The Chosen has become the most-watched independently produced series in history, with tens of millions of viewers across its seasons. It is the gold standard of Christian entertainment and scores 98/100 on the GodlyScore. But it also raises genuine questions among careful Christians: how much creative liberty is too much, and can a show add to the biblical narrative without compromising truth?
What The Chosen Does That No Other Show Has Done
The Chosen, created by Dallas Jenkins and produced by Angel Studios, has achieved something unprecedented: a multi-season, cinematic portrayal of Jesus' ministry that has reached secular audiences at scale. Season 1 premiered in 2017 and by 2025, Seasons 4 and 5 have continued the story through Jesus' final days with production quality that rivals major studio films.
The central achievement of The Chosen is its portrayal of Jesus as fully human while maintaining his full divinity. Jonathan Roumie's performance captures a Jesus who laughs, weeps, shows frustration, and demonstrates genuine warmth — while never diminishing his authority and divine nature. This is exactly what the Incarnation (John 1:14) describes: 'The Word became flesh and made his dwelling among us.'
Addressing the Accuracy Concerns
The most common Christian concern about The Chosen is its addition of scenes, dialogue, and backstories not found in Scripture. Mary Magdalene's backstory involving demonic oppression and addiction, Peter's fishing business struggles, Nicodemus's private doubts — these are creative extrapolations, not direct biblical text.
Creator Dallas Jenkins has been transparent about this from the beginning: The Chosen is historical fiction inspired by the Gospels, not a word-for-word dramatization. The key question is not whether extra-biblical content is added — it always is in any dramatization — but whether the additions contradict Scripture or illuminate it. On this measure, The Chosen is careful and largely successful. The core theological truths are preserved and often powerfully conveyed.

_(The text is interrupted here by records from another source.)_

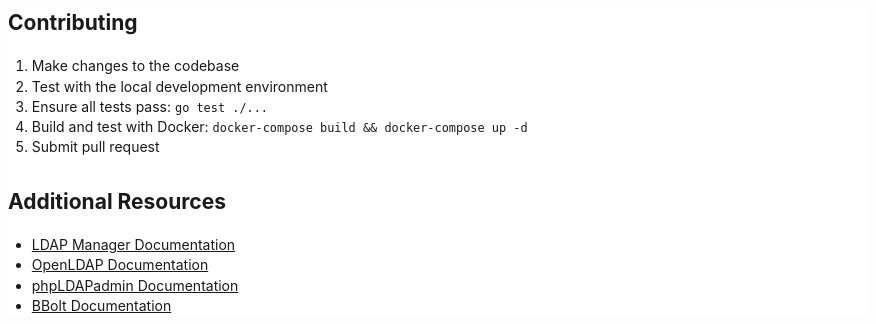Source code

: ## Contributing

1. Make changes to the codebase
2. Test with the local development environment
3. Ensure all tests pass: `go test ./...`
4. Build and test with Docker: `docker-compose build && docker-compose up -d`
5. Submit pull request

## Additional Resources

- [LDAP Manager Documentation](README.md)
- [OpenLDAP Documentation](https://www.openldap.org/doc/)
- [phpLDAPadmin Documentation](http://phpldapadmin.sourceforge.net/wiki/index.php/Main_Page)
- [BBolt Documentation](https://pkg.go.dev/go.etcd.io/bbolt)
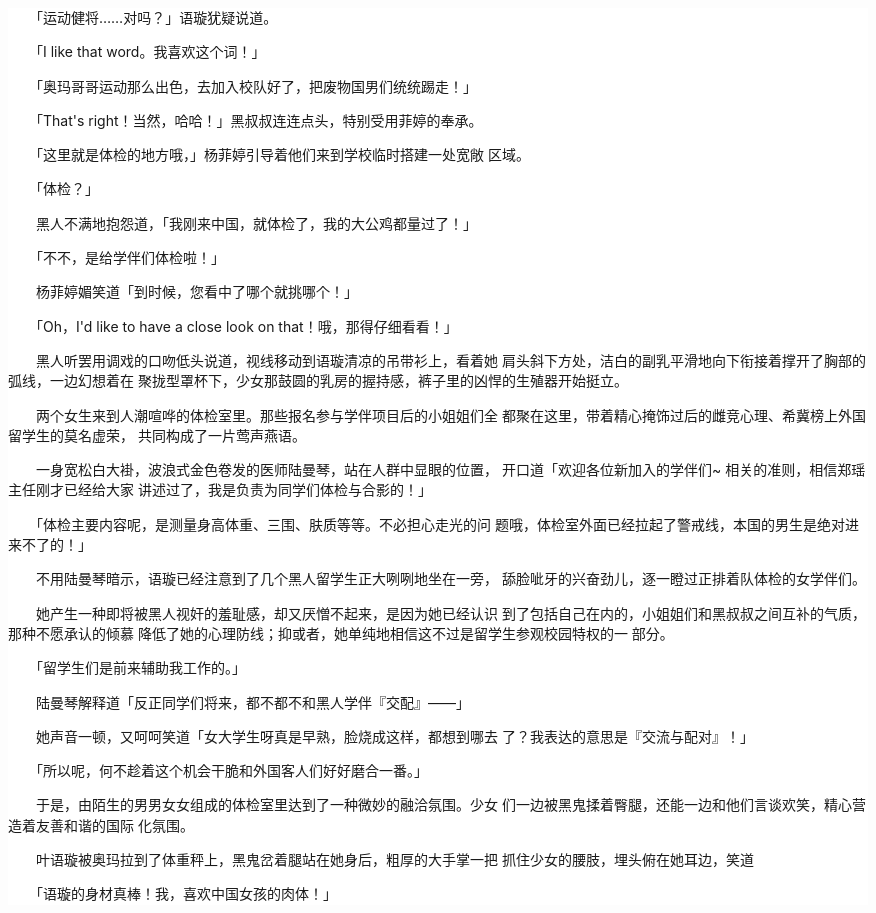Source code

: 　　「运动健将……对吗？」语璇犹疑说道。

　　「I like that word。我喜欢这个词！」

　　「奥玛哥哥运动那么出色，去加入校队好了，把废物国男们统统踢走！」

　　「That's right！当然，哈哈！」黑叔叔连连点头，特别受用菲婷的奉承。

　　「这里就是体检的地方哦，」杨菲婷引导着他们来到学校临时搭建一处宽敞
区域。

　　「体检？」

　　黑人不满地抱怨道，「我刚来中国，就体检了，我的大公鸡都量过了！」

　　「不不，是给学伴们体检啦！」

　　杨菲婷媚笑道「到时候，您看中了哪个就挑哪个！」

　　「Oh，I'd like to have a close look on that！哦，那得仔细看看！」

　　黑人听罢用调戏的口吻低头说道，视线移动到语璇清凉的吊带衫上，看着她
肩头斜下方处，洁白的副乳平滑地向下衔接着撑开了胸部的弧线，一边幻想着在
聚拢型罩杯下，少女那鼓圆的乳房的握持感，裤子里的凶悍的生殖器开始挺立。

　　两个女生来到人潮喧哗的体检室里。那些报名参与学伴项目后的小姐姐们全
都聚在这里，带着精心掩饰过后的雌竞心理、希冀榜上外国留学生的莫名虚荣，
共同构成了一片莺声燕语。

　　一身宽松白大褂，波浪式金色卷发的医师陆曼琴，站在人群中显眼的位置，
开口道「欢迎各位新加入的学伴们~ 相关的准则，相信郑瑶主任刚才已经给大家
讲述过了，我是负责为同学们体检与合影的！」

　　「体检主要内容呢，是测量身高体重、三围、肤质等等。不必担心走光的问
题哦，体检室外面已经拉起了警戒线，本国的男生是绝对进来不了的！」

　　不用陆曼琴暗示，语璇已经注意到了几个黑人留学生正大咧咧地坐在一旁，
舔脸呲牙的兴奋劲儿，逐一瞪过正排着队体检的女学伴们。

　　她产生一种即将被黑人视奸的羞耻感，却又厌憎不起来，是因为她已经认识
到了包括自己在内的，小姐姐们和黑叔叔之间互补的气质，那种不愿承认的倾慕
降低了她的心理防线；抑或者，她单纯地相信这不过是留学生参观校园特权的一
部分。

　　「留学生们是前来辅助我工作的。」

　　陆曼琴解释道「反正同学们将来，都不都不和黑人学伴『交配』——」

　　她声音一顿，又呵呵笑道「女大学生呀真是早熟，脸烧成这样，都想到哪去
了？我表达的意思是『交流与配对』！」

　　「所以呢，何不趁着这个机会干脆和外国客人们好好磨合一番。」

　　于是，由陌生的男男女女组成的体检室里达到了一种微妙的融洽氛围。少女
们一边被黑鬼揉着臀腿，还能一边和他们言谈欢笑，精心营造着友善和谐的国际
化氛围。

　　叶语璇被奥玛拉到了体重秤上，黑鬼岔着腿站在她身后，粗厚的大手掌一把
抓住少女的腰肢，埋头俯在她耳边，笑道

　　「语璇的身材真棒！我，喜欢中国女孩的肉体！」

Season 4 and the Harder Parts of the Story
Season 4 (2024) begins moving toward the events of the Passion — Lazarus is raised, tensions with religious authorities escalate, and the shadow of the cross becomes more present. This territory is handled with care. The show does not shy away from the political and religious forces arraying against Jesus, and the portrayal of Pharisees as complex human beings rather than cartoons is a strength of the series.
Luke 19:10 — 'the Son of Man came to seek and save the lost' — is the beating heart of The Chosen across every season. Every character's story is organized around their encounter with Jesus and the transformation that follows.
The Cultural Opportunity
The Chosen has demonstrated that Jesus-centered content can reach mainstream audiences at scale. Millions of non-Christians have watched it. Christians have used it as an evangelism tool, watching it with non-believing friends and family as a conversation starter. Its accessibility, quality, and emotional resonance make it one of the most useful cultural tools available to the contemporary church. This is not just good television — it is a genuinely significant cultural moment.